Crotty calls them a joy to coach.

“Both of them have different ways that they can score,” Crotty said. “Jay can play the point, but he really is a combo guard. He can really shoot it and he can get downhill. Ryan is a wing that can play anywhere from two through four. He is really athletic (he is the shortstop on the Rivers baseball team). He is strong and can guard fours and guard twos. He is good mid-range, in the post and he is a great cutter, and he is starting to become a real good three-point shooter.

“I might say they are similar in that they can score in different ways, but they are not wired to score. They can score on all three levels. They are guys that make your offense better and help the team create shots, not individual one-on-one. They are versatile offensive and defensive players. They are two players without many flaws. They both can dribble, they both can rebound, and can advance the ball themselves. They effect winning all the time.”

Though they are both 18, Crotty defined them as “adults.”

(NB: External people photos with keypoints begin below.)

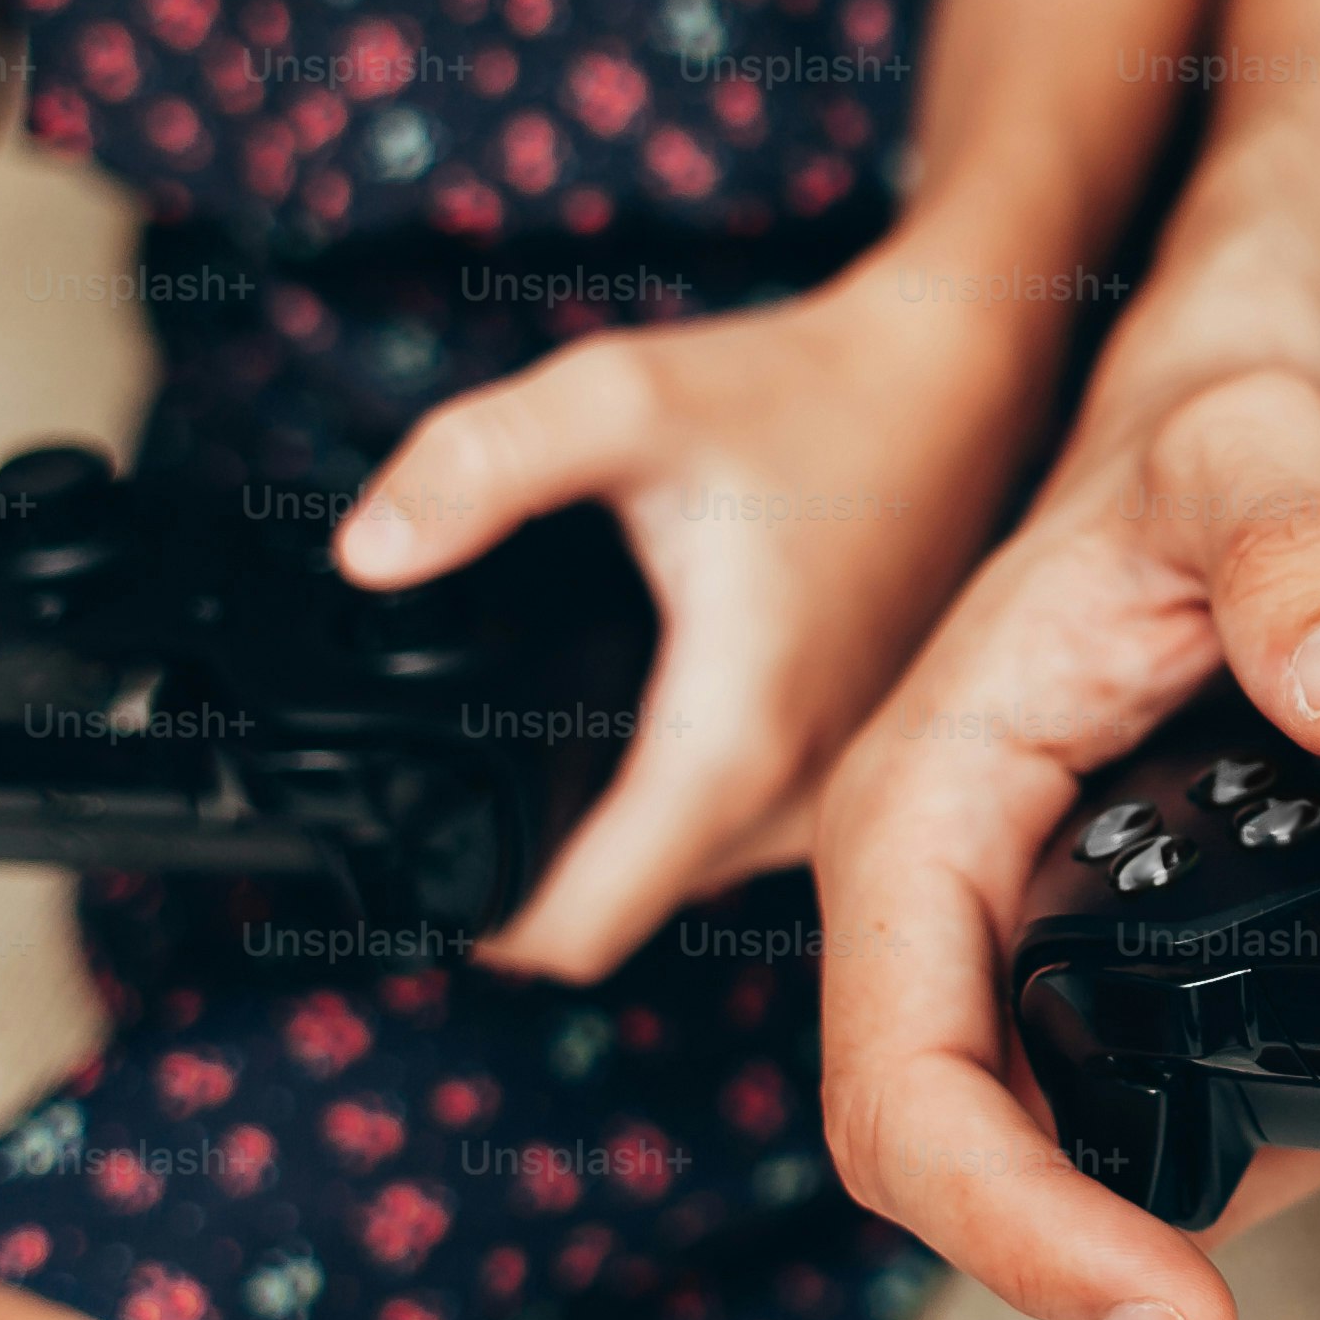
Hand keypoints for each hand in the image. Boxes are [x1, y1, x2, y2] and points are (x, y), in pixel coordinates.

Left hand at [334, 252, 1069, 980]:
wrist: (953, 386)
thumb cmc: (804, 397)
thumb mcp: (620, 399)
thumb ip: (476, 467)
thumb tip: (365, 554)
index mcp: (732, 747)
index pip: (579, 933)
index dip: (475, 926)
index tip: (414, 869)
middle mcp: (794, 800)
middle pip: (619, 913)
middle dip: (526, 876)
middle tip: (453, 777)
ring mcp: (833, 794)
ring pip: (678, 878)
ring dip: (605, 839)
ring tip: (542, 743)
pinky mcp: (850, 768)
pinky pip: (732, 836)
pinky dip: (667, 804)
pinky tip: (638, 721)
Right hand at [808, 364, 1319, 1319]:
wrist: (1233, 420)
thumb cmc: (1209, 432)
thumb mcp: (1259, 448)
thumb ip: (1305, 552)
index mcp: (919, 802)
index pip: (902, 1078)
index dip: (1016, 1222)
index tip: (1171, 1305)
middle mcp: (932, 885)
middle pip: (929, 1147)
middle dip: (1053, 1261)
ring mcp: (996, 921)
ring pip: (1005, 1137)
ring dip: (1115, 1221)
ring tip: (1281, 1219)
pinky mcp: (1068, 938)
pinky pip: (1085, 1086)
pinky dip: (1175, 1148)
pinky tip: (1299, 1145)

“It is a proud day for me as a coach to see your players be recruited and impactful at the right level, and Penn is the perfect place for them,” Crotty said. “Steve does a great job, and these guys have a real chance to be impactful Ivy League players immediately. Penn brings that combination of academics, what Steve’s teams have done, and you have the Palestra. These guys want to help Penn get back to the top of the mountain.”

There could potentially be one speed bump down the line: The two times a year the Quakers will face Ivy League rival Yale.

“Ryan and I have won everywhere, and we plan on winning at Penn,” Jay Jones said. “I am really excited to play Yale. I think that will be a lot of fun. I’m already talking a little smack to my uncle (laughs). I would be down with playing BU, too.”